Written task
How many lines in the records below contain the string "region"? Reply with the number alone.
-- Start of Material provided --
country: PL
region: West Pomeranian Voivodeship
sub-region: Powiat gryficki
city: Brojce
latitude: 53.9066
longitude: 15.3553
-- End of Material provided --
-- Start of Material provided --
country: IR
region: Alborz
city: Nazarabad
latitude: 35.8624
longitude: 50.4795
-- End of Material provided --
-- Start of Material provided --
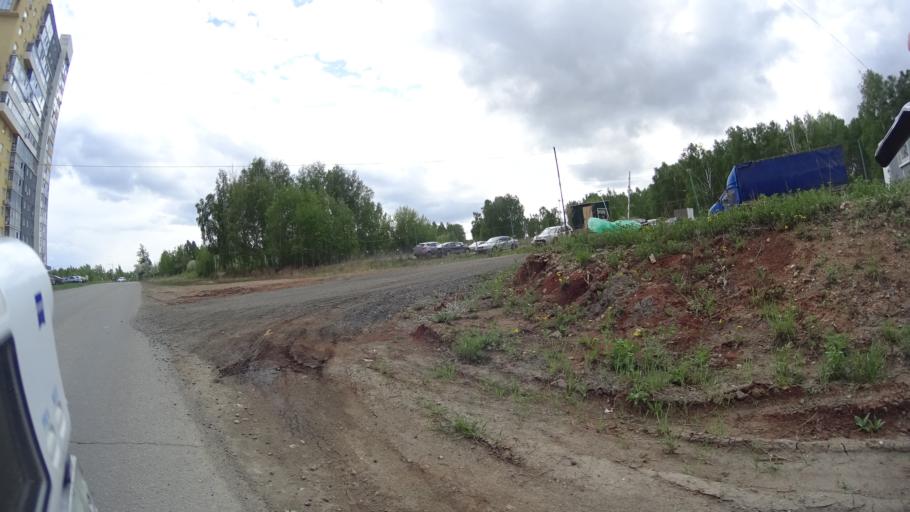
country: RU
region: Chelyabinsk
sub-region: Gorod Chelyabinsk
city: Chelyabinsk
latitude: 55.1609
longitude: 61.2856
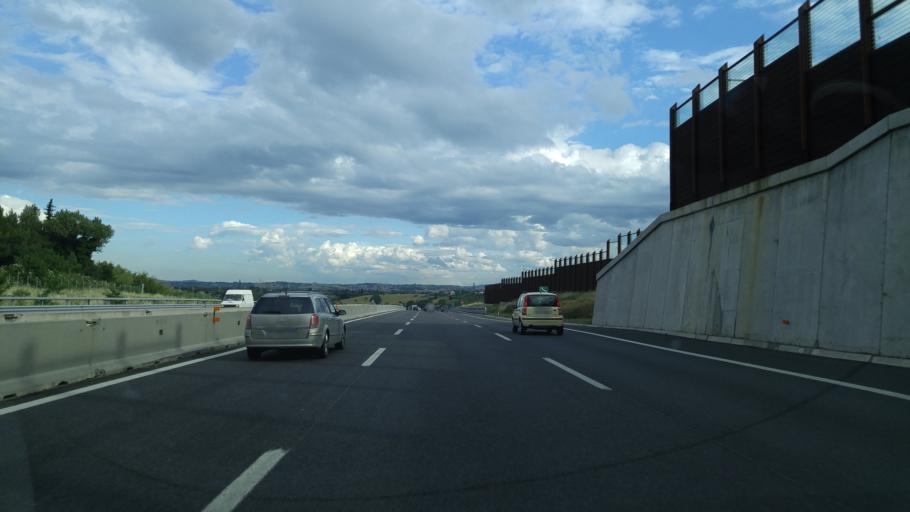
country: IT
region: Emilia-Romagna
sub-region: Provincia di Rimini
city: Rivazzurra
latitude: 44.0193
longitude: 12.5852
-- End of Material provided --
Finished task
7